48 persone beneficiavano del sussidio pur possedendo case e veicoli di valore non dichiarati. Scoperti dalla Guardia di Finanza, ora rischiano fino a sei anni di reclusione. In corso il recupero delle somme di cui si sono appropriati, pari a circa 330mila euro
di Redazione
Nel corso dell’anno, i Finanzieri del Comando Provinciale di Salerno hanno eseguito una serie di controlli in materia di indebita percezione del “reddito di cittadinanza”, con lo scambio informativo ed in stretta sinergia con l’Istituto Nazionale della Previdenza Sociale, denunciando quasi 50 beneficiari per irregolarità riscontrate nelle loro istanze.

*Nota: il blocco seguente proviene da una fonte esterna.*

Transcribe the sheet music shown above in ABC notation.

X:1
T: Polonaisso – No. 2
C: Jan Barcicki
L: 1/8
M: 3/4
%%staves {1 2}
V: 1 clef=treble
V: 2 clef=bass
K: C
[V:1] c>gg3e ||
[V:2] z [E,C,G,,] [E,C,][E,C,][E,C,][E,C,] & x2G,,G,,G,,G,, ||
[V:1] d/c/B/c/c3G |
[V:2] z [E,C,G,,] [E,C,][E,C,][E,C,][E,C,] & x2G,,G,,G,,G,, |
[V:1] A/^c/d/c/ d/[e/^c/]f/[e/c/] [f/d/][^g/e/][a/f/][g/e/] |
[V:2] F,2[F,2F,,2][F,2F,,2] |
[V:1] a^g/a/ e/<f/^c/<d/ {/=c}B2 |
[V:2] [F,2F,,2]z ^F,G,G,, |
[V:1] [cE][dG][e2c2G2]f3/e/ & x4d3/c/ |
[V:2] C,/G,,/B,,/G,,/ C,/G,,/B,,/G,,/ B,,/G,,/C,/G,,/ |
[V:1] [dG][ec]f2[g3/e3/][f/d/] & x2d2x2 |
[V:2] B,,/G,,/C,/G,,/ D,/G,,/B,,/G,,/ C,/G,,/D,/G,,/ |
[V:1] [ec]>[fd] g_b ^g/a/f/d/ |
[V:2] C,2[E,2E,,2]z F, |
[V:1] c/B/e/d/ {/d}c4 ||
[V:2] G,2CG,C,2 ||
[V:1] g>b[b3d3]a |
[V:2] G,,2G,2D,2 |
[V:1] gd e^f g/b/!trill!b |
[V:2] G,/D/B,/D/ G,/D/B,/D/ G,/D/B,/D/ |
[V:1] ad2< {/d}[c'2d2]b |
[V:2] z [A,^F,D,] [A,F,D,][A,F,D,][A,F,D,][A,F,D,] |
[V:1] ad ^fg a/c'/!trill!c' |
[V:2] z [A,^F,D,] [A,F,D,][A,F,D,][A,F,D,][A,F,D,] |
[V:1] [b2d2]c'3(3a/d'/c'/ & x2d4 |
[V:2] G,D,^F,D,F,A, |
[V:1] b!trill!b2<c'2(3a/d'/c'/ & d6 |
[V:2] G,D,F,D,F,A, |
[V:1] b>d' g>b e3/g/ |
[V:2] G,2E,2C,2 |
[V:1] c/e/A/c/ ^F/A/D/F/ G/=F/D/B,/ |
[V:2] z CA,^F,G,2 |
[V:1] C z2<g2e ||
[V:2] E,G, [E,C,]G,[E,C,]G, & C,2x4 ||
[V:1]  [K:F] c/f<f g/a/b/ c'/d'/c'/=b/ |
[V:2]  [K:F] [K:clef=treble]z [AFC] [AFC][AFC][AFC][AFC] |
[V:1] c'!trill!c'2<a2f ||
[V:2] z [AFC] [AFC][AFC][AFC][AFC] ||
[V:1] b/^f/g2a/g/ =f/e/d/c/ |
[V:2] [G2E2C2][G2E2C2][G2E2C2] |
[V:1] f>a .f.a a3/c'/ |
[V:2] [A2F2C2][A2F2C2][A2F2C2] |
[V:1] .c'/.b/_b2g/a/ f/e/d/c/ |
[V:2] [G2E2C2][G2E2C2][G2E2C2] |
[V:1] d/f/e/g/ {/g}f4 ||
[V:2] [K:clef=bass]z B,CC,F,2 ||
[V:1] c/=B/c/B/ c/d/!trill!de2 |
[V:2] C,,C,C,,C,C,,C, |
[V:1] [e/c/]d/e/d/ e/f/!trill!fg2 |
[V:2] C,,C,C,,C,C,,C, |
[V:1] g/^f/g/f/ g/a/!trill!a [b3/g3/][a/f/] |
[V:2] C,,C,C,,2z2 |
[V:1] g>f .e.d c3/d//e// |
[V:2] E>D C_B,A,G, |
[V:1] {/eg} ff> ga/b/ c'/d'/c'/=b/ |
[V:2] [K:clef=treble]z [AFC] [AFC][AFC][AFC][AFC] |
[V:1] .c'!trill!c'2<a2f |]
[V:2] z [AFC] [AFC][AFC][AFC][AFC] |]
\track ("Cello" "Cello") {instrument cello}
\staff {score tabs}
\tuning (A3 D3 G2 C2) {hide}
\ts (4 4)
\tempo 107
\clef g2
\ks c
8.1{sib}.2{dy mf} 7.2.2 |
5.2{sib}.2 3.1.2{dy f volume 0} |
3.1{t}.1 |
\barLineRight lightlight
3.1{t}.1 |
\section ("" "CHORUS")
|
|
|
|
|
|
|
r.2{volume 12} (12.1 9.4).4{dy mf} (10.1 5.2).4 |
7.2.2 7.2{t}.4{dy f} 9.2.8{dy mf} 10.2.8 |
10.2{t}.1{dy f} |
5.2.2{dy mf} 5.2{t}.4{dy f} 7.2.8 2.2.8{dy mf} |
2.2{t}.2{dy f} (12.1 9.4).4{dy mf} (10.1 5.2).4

Gli accertamenti, svolti dalle Fiamme Gialle delle Compagnie di Cava de’ Tirreni, Nocera Inferiore e Scafati con il coordinamento di Procura della Repubblica di Nocera Inferiore, hanno riguardato la posizione di quei percettori che, dopo una prima scrematura, avevano evidenziato segnali di anomalie in merito alle situazioni reddituali comunicate all’INPS, competente all’erogazione del beneficio. Nel procedere al successivo confronto delle certificazioni prodotte con le informazioni acquisite attraverso le banche dati in uso al Corpo, i militari hanno in effetti accertato notevoli discrepanze, constatando che 48 soggetti, tutti dell’Agro nocerino-sarnese, non avevano dichiarato il possesso di beni, liquidità e fonti di reddito che non avrebbero consentito l’accoglimento delle loro domande. Si passa da chi aveva dichiarato di dover pagare il canone di affitto dell’appartamento, quando in realtà ne era proprietario e ne riscuoteva il canone, a chi aveva “dimenticato” di segnalare l’acquisto di auto e moto di grossa cilindrata o le cospicue rendite finanziarie maturate. Ma ciò che più salta all’occhio è, in un paio di circostanze, l’omessa dichiarazione della proprietà di abitazioni, diverse dalla prima casa, del valore di circa 300 mila euro. Anche l’esame dei conti di gioco ha fatto emergere che cinque degli indagati hanno messo insieme, complessivamente, 200.000 euro di vincite online, delle quali non c’è traccia nelle dichiarazioni presentate. Non poteva mancare, infine, chi riceveva il sussidio ed è stato scoperto a lavorare “in nero” nella ditta di un parente o chi, di fatto, non era residente in Italia da almeno due anni continuativi (il requisito di permanenza minimo), tant’è che era ormai iscritto all’AlRE (il Registro degli Italiani Residenti all’Estero), essendosi trasferito in maniera stabile fuori dal Paese da più di dodici mesi. I responsabili, segnalati all’INPS per la revoca immediata del contributo, sono stati pure denunciati a piede libero per l’ipotesi di reato prevista dalla legge che ha introdotto il reddito di cittadinanza, nel caso di chi ha illecitamente goduto dello specifico aiuto, delitto per cui rischiano adesso la reclusione fino a sei anni. Sono già in corso le operazioni di sequestro e recupero delle somme illegalmente intascate, in tutto pari ad oltre 330 mila euro.